Whether you want to build a corpus to document an interesting linguistic phenomenon or simply want to have language data to train your AI models, the process of data annotation is crucial.
Language data annotation (or text data annotation) is the process of adding labels with relevant information or meta-data. Even though it might seem like a simple process, choosing the right labels for your data is not always easy, as ambiguous data is pretty common.
For this reason, data annotation guidelines are your best friend! Some people think that annotation guidelines consist of a document with rules that must be followed when labeling data and which is written at the beginning of the process. However, the truth is that developing annotation guidelines is in fact an iterative process. In this blog post, I discuss the four key steps of this process.

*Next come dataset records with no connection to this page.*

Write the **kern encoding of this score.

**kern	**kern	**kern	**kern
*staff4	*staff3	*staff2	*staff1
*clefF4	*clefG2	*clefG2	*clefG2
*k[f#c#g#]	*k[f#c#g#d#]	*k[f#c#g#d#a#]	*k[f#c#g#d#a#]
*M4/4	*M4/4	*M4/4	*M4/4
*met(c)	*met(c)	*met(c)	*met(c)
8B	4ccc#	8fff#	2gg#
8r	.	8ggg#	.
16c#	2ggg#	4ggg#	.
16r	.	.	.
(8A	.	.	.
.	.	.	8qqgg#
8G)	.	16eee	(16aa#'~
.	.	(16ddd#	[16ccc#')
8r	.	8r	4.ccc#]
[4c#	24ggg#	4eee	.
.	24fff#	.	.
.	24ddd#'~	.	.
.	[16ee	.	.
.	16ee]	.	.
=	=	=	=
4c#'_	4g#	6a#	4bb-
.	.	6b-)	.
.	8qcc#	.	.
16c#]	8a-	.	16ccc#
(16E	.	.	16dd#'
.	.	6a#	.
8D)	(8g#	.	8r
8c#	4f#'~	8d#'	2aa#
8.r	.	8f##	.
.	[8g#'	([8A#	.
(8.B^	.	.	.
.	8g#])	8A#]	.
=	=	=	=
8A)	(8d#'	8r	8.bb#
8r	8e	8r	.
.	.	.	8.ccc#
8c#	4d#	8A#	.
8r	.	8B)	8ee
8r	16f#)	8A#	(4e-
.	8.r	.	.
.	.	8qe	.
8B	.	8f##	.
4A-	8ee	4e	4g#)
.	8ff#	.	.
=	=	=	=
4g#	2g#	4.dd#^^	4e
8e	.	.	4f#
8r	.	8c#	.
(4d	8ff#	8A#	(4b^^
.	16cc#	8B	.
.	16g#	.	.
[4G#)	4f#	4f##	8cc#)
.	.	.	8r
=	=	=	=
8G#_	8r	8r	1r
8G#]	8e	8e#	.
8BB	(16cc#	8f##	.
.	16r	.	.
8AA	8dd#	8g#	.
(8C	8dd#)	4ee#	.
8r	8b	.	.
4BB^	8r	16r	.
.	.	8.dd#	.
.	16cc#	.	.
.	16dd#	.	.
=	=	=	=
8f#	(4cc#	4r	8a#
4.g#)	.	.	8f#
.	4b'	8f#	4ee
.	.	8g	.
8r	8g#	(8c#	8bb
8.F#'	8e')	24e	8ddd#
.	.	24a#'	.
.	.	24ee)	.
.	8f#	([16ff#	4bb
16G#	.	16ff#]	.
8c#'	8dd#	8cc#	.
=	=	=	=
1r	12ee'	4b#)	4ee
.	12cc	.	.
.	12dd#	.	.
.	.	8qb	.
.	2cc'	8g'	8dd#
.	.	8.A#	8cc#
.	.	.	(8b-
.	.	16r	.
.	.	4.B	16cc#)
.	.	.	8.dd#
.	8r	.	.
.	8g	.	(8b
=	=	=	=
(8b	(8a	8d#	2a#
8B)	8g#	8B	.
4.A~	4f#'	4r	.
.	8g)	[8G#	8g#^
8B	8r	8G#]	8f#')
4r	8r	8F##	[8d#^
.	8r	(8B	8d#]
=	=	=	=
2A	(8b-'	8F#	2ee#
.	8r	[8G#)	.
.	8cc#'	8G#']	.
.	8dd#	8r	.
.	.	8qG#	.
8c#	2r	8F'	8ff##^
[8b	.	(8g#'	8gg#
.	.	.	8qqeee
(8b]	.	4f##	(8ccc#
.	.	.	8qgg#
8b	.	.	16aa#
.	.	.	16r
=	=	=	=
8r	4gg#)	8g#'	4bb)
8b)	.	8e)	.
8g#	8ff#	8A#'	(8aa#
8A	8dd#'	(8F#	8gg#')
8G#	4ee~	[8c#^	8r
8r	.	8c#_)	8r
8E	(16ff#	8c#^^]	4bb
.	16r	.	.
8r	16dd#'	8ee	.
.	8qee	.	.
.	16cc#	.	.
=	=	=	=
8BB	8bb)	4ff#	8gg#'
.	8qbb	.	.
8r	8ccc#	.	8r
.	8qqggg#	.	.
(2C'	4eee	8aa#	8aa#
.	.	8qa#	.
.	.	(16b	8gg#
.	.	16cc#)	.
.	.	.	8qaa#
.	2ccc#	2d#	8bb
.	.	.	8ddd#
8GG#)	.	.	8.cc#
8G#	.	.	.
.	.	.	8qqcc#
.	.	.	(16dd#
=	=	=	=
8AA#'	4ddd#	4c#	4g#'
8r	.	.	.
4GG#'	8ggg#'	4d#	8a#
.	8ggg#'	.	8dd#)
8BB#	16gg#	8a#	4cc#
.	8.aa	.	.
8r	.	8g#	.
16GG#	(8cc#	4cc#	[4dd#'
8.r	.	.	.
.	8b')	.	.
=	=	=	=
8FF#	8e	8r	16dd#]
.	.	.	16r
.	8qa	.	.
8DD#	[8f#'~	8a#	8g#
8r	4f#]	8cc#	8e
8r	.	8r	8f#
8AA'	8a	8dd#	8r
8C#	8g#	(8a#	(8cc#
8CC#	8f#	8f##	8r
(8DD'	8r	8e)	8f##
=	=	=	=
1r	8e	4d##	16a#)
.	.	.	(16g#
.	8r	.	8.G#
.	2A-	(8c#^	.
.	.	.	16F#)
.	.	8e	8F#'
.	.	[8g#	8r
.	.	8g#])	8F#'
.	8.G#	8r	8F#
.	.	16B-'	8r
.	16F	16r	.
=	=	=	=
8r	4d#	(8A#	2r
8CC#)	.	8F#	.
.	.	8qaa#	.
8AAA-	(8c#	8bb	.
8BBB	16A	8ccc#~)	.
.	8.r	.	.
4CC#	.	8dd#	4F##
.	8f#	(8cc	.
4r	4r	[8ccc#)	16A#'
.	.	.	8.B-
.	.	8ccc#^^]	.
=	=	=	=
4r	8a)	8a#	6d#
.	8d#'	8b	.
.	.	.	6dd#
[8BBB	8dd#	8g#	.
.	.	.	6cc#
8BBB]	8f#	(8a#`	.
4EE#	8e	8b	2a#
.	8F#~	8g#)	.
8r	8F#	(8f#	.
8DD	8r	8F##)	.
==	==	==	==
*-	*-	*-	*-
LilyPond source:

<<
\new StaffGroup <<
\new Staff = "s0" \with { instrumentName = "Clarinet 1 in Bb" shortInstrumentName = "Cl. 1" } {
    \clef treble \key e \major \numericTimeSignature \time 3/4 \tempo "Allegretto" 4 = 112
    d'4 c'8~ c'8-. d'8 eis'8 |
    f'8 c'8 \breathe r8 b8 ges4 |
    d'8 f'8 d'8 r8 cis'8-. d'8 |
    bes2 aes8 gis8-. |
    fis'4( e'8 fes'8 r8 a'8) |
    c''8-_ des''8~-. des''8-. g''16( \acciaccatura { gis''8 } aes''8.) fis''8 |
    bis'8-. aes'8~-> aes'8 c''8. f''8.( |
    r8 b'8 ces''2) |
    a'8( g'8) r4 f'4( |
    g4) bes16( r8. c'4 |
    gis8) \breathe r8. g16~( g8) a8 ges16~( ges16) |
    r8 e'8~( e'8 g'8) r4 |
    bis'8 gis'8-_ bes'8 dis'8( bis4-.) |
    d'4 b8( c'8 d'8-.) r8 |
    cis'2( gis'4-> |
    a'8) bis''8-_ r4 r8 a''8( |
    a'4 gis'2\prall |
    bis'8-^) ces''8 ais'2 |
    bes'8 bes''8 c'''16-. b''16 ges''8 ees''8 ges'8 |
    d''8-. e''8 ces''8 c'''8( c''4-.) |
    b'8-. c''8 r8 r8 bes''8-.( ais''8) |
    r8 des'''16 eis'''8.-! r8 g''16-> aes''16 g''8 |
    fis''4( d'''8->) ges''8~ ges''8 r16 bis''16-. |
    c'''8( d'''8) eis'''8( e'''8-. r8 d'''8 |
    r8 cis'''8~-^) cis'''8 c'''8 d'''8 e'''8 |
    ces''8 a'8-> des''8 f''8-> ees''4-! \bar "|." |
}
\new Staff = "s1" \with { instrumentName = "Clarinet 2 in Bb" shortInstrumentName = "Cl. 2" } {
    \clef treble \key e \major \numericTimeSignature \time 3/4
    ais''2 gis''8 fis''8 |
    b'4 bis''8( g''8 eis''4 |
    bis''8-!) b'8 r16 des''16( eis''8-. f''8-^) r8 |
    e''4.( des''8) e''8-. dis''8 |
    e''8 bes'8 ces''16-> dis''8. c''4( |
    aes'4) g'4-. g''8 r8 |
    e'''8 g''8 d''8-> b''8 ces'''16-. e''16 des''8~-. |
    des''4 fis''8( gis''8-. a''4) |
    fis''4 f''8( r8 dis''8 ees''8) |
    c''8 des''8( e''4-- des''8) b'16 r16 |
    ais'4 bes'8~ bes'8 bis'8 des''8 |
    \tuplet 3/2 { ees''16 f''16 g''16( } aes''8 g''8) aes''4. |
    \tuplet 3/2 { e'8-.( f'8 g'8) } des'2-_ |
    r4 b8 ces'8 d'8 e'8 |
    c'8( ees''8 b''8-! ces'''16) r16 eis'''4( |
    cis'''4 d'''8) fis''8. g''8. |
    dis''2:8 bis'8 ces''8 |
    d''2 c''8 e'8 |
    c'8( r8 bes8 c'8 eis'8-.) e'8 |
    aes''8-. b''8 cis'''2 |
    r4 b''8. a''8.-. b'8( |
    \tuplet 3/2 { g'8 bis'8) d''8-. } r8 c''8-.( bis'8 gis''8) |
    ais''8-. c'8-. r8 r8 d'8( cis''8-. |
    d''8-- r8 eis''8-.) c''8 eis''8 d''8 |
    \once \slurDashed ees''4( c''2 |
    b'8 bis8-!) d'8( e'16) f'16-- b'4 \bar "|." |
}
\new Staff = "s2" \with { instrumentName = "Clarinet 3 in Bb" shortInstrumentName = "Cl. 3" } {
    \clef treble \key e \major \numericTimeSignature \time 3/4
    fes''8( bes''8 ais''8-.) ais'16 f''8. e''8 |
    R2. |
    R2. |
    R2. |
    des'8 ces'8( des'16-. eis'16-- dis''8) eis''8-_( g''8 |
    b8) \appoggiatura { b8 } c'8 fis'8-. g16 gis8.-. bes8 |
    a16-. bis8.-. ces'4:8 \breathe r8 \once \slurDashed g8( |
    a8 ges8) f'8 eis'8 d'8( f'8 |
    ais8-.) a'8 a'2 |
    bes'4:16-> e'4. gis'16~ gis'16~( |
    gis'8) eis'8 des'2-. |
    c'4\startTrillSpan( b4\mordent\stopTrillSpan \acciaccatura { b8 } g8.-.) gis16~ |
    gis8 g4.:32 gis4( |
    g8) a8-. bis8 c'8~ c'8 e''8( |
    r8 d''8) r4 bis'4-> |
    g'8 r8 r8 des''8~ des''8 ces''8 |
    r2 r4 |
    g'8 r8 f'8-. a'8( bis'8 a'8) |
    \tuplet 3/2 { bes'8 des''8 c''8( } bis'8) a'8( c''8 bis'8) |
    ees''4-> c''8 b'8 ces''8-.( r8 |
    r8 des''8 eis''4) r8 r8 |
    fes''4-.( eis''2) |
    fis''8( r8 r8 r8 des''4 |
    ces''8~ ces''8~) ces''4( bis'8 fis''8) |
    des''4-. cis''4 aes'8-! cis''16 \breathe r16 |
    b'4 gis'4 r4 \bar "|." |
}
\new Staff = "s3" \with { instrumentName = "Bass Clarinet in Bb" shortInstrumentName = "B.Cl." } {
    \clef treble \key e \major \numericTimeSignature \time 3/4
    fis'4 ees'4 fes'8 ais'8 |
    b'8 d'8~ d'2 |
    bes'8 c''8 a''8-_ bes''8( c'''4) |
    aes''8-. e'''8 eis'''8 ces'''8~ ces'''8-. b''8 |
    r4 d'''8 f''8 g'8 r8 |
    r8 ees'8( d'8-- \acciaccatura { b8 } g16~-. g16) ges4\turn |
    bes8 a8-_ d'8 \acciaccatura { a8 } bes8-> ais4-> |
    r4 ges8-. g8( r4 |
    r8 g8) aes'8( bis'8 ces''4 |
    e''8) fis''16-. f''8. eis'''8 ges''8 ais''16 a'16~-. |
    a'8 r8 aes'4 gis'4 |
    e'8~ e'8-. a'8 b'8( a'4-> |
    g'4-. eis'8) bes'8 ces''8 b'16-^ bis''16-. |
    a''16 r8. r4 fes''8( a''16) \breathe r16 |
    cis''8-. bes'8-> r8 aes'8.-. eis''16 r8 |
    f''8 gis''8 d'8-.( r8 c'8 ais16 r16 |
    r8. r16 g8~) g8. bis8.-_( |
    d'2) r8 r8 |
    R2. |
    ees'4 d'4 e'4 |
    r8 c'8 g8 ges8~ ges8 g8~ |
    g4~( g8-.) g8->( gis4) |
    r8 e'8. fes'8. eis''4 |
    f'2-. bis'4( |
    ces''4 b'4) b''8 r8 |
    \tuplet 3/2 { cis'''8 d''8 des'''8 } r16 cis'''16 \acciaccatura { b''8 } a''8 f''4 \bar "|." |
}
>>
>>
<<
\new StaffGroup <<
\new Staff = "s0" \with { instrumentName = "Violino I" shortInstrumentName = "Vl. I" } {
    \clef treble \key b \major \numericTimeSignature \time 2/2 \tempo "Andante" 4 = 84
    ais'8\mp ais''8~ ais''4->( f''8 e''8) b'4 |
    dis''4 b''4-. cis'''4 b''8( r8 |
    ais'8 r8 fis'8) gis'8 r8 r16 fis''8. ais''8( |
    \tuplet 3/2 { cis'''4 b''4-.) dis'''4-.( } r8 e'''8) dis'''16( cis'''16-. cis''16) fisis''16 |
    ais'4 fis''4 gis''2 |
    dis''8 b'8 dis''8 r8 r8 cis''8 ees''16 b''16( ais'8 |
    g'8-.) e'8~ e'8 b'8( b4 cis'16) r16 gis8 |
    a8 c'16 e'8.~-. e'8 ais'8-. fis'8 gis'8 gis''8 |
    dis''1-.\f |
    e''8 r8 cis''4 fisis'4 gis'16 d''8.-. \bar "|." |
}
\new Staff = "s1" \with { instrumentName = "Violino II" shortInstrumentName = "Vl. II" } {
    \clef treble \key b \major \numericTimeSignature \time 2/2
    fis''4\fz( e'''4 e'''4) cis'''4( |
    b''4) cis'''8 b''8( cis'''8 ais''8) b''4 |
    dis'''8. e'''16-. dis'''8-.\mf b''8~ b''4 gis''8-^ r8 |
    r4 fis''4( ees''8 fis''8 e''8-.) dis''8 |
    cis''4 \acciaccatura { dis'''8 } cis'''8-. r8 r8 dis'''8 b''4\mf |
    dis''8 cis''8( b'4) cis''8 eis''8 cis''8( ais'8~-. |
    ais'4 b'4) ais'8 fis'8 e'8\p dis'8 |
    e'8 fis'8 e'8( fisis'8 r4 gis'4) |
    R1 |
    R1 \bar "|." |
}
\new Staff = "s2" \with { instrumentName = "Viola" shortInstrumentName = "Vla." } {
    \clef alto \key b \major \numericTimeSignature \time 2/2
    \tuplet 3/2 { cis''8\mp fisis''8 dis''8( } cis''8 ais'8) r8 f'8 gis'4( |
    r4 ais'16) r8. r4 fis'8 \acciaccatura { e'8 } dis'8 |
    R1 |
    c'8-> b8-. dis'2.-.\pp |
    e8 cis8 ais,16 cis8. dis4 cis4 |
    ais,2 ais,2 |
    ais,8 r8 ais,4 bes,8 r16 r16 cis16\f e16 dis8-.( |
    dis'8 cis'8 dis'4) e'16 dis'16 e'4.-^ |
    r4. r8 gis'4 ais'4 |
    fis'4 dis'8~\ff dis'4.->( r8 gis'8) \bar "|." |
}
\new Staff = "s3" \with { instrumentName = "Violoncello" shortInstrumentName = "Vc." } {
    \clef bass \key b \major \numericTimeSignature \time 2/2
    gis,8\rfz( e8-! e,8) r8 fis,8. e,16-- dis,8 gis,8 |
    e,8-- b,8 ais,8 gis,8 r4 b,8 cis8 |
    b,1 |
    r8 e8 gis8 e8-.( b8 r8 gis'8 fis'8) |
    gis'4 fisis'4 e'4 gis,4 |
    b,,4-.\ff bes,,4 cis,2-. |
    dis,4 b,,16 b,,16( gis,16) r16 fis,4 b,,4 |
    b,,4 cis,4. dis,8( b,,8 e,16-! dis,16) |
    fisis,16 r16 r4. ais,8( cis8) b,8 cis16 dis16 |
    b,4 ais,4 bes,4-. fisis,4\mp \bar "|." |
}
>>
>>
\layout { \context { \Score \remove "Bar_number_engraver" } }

The first step of the process is to define the purpose of data annotation. In other words, how will the data be used once it is annotated? This question will help you understand what kind of things should be annotated, and what the depth of the annotations should be. For example, should a determiner be simply labeled as "determiner" or should you specify its type (e.g., "article", "possessive")?
It's important to have this initial discussion with the whole team of linguists that will be annotating the data later on.
Once the purpose of the annotation process has been defined, it's time to do an initial round of annotations. In this first round, linguists should not work as a team but rather individually. Each person should annotate the data and take notes of all doubts or questions that arise during this process, providing examples whenever possible.
After the initial round of annotations, the team should meet again to compare the different ways in which they annotated the data as well as to discuss all the issues that came up. This discussion will probably be long and intense but it is key before moving on to step 3.
Now, it's time to work on a guidelines document! This document will in fact be the first version of the guidelines you write. It should include all basic rules for data annotation, as discussed in the meeting described in step 2. It is also super important that guidelines include a lot of examples to illustrate each rule, since future rounds of annotations will draw from this document.
Now that you have some basic annotation guidelines, the team should go back to working individually. Each person should start annotating the data following the guidelines in the document and once the process is over, a quantitative measure should be calculated to determine how reliable the annotations are. There are many metrics that can be used for this, with some being simpler than others (e.g., percent of agreement).
Cases of disagreement should then be discussed as a group to understand whether either the person made a mistake or the guidelines were not clear about how to annotate a particular phenomenon. If the latter is the case, then guidelines should be revised and updated to reflect these changes.
This last step should be repeated as many times as needed, since iteration is crucial to develop a set of reliable data annotation guidelines. As guidelines develop and improve, annotators also become more experienced at dealing with ambiguities.